One example demonstrates clearly how we assume different meanings in different contexts. A violinist played in a Washington DC subway for 43 minutes, earning a meager $32.17. Over a thousand employees passed but only seven stopped to listen. One woman recognized the renowned Joshua Bell who had played his $3.5 million Stradivarius violin in a symphony hall days before.

The context changes how and who you hear.

This predisposition to snap judgments based on appearances leads to gross misjudgments. For instance, we instinctively judge guilt or innocence based on demeanor. The guilty tend to look shifty, right? Sometimes they even look unremorseful.
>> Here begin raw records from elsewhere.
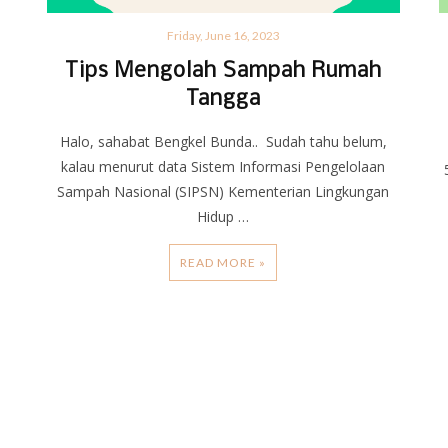
Friday, June 16, 2023
Tips Mengolah Sampah Rumah
Tangga
Halo, sahabat Bengkel Bunda.. Sudah tahu belum,
kalau menurut data Sistem Informasi Pengelolaan
Sampah Nasional (SIPSN) Kementerian Lingkungan
Hidup …
READ MORE »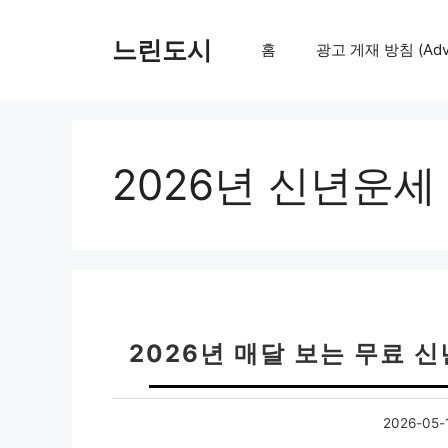
컨
텐
느린도시
홈
광고 게재 방침 (Adver
츠
로
건
너
뛰
2026년 신년운세
기
2026년 매달 보는 무료 
2026-05-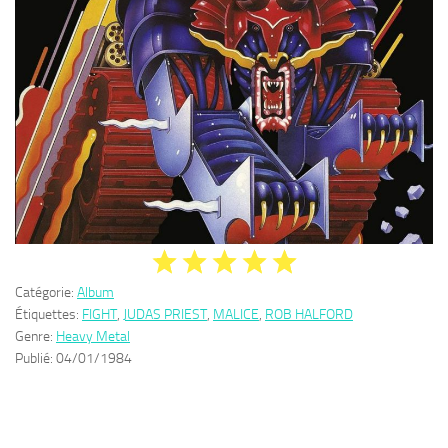
Catégorie:
Album
Étiquettes:
FIGHT
,
JUDAS PRIEST
,
MALICE
,
ROB HALFORD
Genre:
Heavy Metal
Publié:
04/01/1984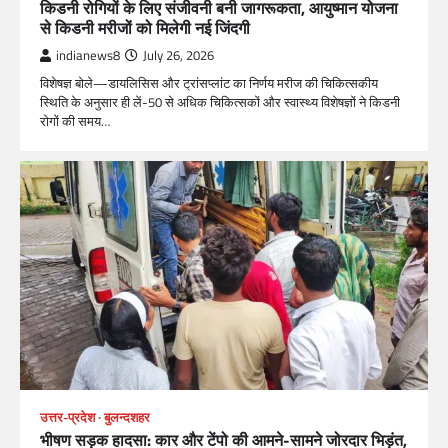
किडनी रोगियों के लिए संजीवनी बनी जागरूकता, आयुष्मान योजना
से किडनी मरीजों को मिलेगी नई जिंदगी
indianews8
July 26, 2026
विशेषज्ञ बोले—डायलिसिस और ट्रांसप्लांट का निर्णय मरीज की चिकित्सकीय
स्थिति के अनुसार ही लें-50 से अधिक चिकित्सकों और स्वास्थ्य विशेषज्ञों ने किडनी
रोगों की समय…
उत्तर-प्रदेश
बुलन्दशहर
भीषण सड़क हादसा: कार और टेंपो की आमने-सामने जोरदार भिड़ंत,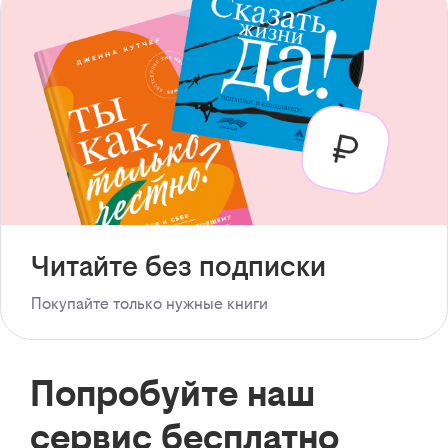
Читайте без подписки
Покупайте только нужные книги
Попробуйте наш
сервис бесплатно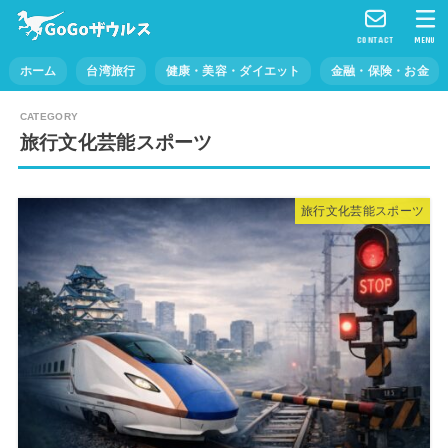
CONTACT
MENU
ホーム
台湾旅行
健康・美容・ダイエット
金融・保険・お金
旅行文化芸能スポーツ
旅行文化芸能スポーツ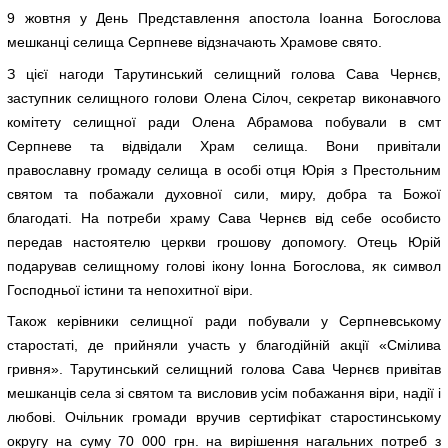
9 жовтня у День Представлення апостола Іоанна Богослова
мешканці селища Серпневе відзначають Храмове свято.
З цієї нагоди Тарутинський селищний голова Сава Чернєв,
заступник селищного голови Олена Сілоч, секретар виконавчого
комітету селищної ради Олена Абрамова побували в смт
Серпневе та відвідали Храм селища. Вони привітали
православну громаду селища в особі отця Юрія з Престольним
святом та побажали духовної сили, миру, добра та Божої
благодаті. На потреби храму Сава Чернєв від себе особисто
передав настоятелю церкви грошову допомогу. Отець Юрій
подарував селищному голові ікону Іонна Богослова, як символ
Господньої істини та непохитної віри.
Також керівники селищної ради побували у Серпневському
старостаті, де прийняли участь у благодійній акції «Смілива
гривня». Тарутинський селищний голова Сава Чернєв привітав
мешканців села зі святом та висловив усім побажання віри, надії і
любові. Очільник громади вручив сертифікат старостинському
округу на суму 70 000 грн. на вирішення нагальних потреб з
The price is sustained wrongful convictions, prejudice, and stereotypes.

As I write in my book, Tune in: How to Make Smarter Decisions in a Noisy World, when we blindly trust what we see and forget to challenge, we form flawed perceptions that crater careers, destroy reputations and lead to missed scams, scandals, and even suicides.

So why do we continue to fall into this trap? The answer lies in three fields: physics, neuroscience, and education.

Three Inter-related Disciplines Explain Why

1. Physics

At 340 meters per second, sound travels significantly slower than light which travels at a breathtaking 300 million meters per second. This divergence in speed manifests in different ways. For instance, during bad weather, you see lightning before hearing thunder. In sports, fans see a penalty goal scored before they hear the crowd roar. A gunman sees a blinding flash before hearing the sound of a gunshot. Even people die before their conscious brain registers pain. Sometimes, this can be a benefit.

2. Neuroscience

There’s only so much data our brains can process but most people still crave the false security it offers. “It is perhaps a pity that my eyes have seen more than my brain is able to assimilate or evaluate,” lamented astronaut Michael Collins in Carrying the Fire. Our brains instinctively process images faster than words. For example, renowned MIT neuroscientists estimate that the human brain can process visual information in under 13 milliseconds. That’s quicker than you can read this sentence.

It's pervasive. Power holders, politicians, professors, and well-meaning parents tend to trust the image seen rather than interpret the words heard. This phenomenon is encapsulated in Albert Mehrabian’s “7–38–55 rule” which states that 55% of communication impact comes from visual body language while intonation accounts for 38%, and words 7%. Put another way, people only recall 7% of what you say but 93% of how you say it.

3. Education

Modern education favors visual learning, relegating other modes to the background. In the 1920s, mainstream psychologists suggested that at least three types of learning exist: visual, auditory, and kinesthetic. Most people primarily learn through visual images and pictures. Some learn by listening while a minority learn from hands-on activities.

Despite listening being a critical skill to sustain livelihoods, it’s a crater-sized curriculum gap. So too is understanding human behavior. School programs emphasize reading books rather than understanding behavior. Teachers emphasize listening to conversations rather than interpreting motivations. Many misguided instructors reward students who echo their views rather than thinking independently.

A thought-provoking study by New York University psychologist Emily Balcetis asked students which sensory faculty they would prefer not to lose — if they had to! Which would you choose? Over 70% elected to keep their sight — i.e. the same proportion were willing to sacrifice hearing, taste, and smell.

To counteract this cognitive bias, raising awareness represents the crucial first step. But it’s not enough.

If you want to avoid the pain of regret, you must not only reinterpret messages in high-stakes situations but also engage with dissenting voices. It is only by avoiding a skewed sensory-based perspective that you make smarter decisions and boost your personal and professional influence, reputation, and advantage. It's time to tune into what really matters.